Colors For Your Chair
We’ve not reached the fun part of the project, although it will involve a lot of waiting around. After you have finished all your sanding and reparations, wipe down the chair using a damp cloth. This will clear away any dust and debris left from the sanding process. Wait for the chair to dry completely, or use a household blow dryer.
Choose your color palette, and remember that the options are endless. You don’t need to stick to one color either, experiment with the idea of contrasting colors. If you are using it as an accent chair, think of a color that particularly stands out in the room you need it for.
Remember to purchase a primer that matches the type of paint you intend on using, preferably from the same manufacturer. I used latex paint, and a synthetic brush (generally they go together, whereas oil paints work well with natural brushes). A primer will help the paint adhere better and prevent it from chipping and peeling.
Mix the primer with a thinning agent as per the directions listed on its packaging. Using even strokes, apply the primer on all the surfaces of the chair, and make sure to be thorough. Wait for the primer to dry completely before applying a second coat. You might feel the need to apply a third coat, but I felt that two was sufficient.
When the primer has completely dried, use the random orbit sander with a high grit abrasive disc (220 was fine for me). Make sure to keep the sander flat against all surfaces, and do not use any pressure to prevent gouging. Manually go through the entire chair once more using the abrasive disc.

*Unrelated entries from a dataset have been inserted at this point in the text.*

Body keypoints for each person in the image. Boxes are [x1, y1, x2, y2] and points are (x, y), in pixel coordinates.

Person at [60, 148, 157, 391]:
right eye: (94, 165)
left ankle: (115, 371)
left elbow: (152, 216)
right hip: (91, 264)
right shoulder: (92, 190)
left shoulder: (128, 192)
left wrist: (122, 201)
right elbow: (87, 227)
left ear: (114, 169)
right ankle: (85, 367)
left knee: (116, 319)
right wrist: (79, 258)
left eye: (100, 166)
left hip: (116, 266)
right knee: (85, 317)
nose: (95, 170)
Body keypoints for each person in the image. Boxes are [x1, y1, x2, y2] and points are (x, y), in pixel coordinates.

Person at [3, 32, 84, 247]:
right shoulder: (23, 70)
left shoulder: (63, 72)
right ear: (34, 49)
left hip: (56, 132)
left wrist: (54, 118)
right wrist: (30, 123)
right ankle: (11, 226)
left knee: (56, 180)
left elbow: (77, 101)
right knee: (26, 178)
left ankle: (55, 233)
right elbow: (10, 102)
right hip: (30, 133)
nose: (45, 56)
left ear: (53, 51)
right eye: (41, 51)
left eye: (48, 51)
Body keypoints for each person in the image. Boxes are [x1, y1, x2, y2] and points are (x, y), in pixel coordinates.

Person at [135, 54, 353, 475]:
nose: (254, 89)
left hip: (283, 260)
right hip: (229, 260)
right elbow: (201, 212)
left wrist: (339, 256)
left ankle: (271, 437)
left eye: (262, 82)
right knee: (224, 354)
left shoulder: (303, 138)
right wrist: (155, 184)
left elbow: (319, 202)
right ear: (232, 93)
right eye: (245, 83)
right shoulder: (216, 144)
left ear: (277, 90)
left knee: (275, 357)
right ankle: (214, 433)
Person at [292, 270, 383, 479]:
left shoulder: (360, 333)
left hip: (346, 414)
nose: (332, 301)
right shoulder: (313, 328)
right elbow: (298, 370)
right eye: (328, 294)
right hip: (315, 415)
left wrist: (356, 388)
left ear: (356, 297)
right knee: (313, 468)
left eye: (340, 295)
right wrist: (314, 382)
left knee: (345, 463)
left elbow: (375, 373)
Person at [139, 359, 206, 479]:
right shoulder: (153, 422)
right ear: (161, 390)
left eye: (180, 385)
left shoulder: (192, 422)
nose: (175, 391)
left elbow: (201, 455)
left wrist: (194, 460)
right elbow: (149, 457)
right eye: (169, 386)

Painting Your Wooden Chair
After mixing the paint with thinning agents, use a brush to paint the entire chair in even strokes. Do not use too much paint to avoid streaking and clumping of the paint. Dipping the paintbrush only a quart of an inch into the paint is a good way to achieve this. Always paint in the direction of the wood grain, which is the lines of fiber running through the wood. Avoid going back and forth with your paintbrush, but instead, move in one direction only. Try not to stop the brush at the edge of the wooden surface, to avoid the accumulation of the paint on the edges. If you notice any paint pooling, make sure to smooth it out as soon as possible.
As usual, wait for the paint to dry completely before adding a second coat to give it a nice solid coat. I didn’t feel the need to add a third coat, but you can judge for yourself. You will need to find a balance between adding too much or too little paint.
I found that adding a little upholstery to my wooden chair was helpful in adding more colors and making it more comfortable. This can be as simple as finding a cushion that can be tied on the seat, or you can craft one yourself. Of course, I went the DIY route; because I felt I could customize it better. I don’t recommend using a seat cover, because that defeats the purpose of all the work you have done so far. But to each his own.
Personally, I was able to sew two pieces of matching fabric to the corners of a cushion cover. After inserting the cushion into its cover, I could easily tie the two ends to the stiles on the sides of the chair. An added advantage to this method is that I can easily wash and change the cushions to different colors if I choose to do so.
So there you have it, that’s how you can easily amp up the style of a room by giving some life to an old wooden chair. It wasn’t too difficult a process and I highly recommend everyone to try this project. It’s a good way to dip your toes into woodworking.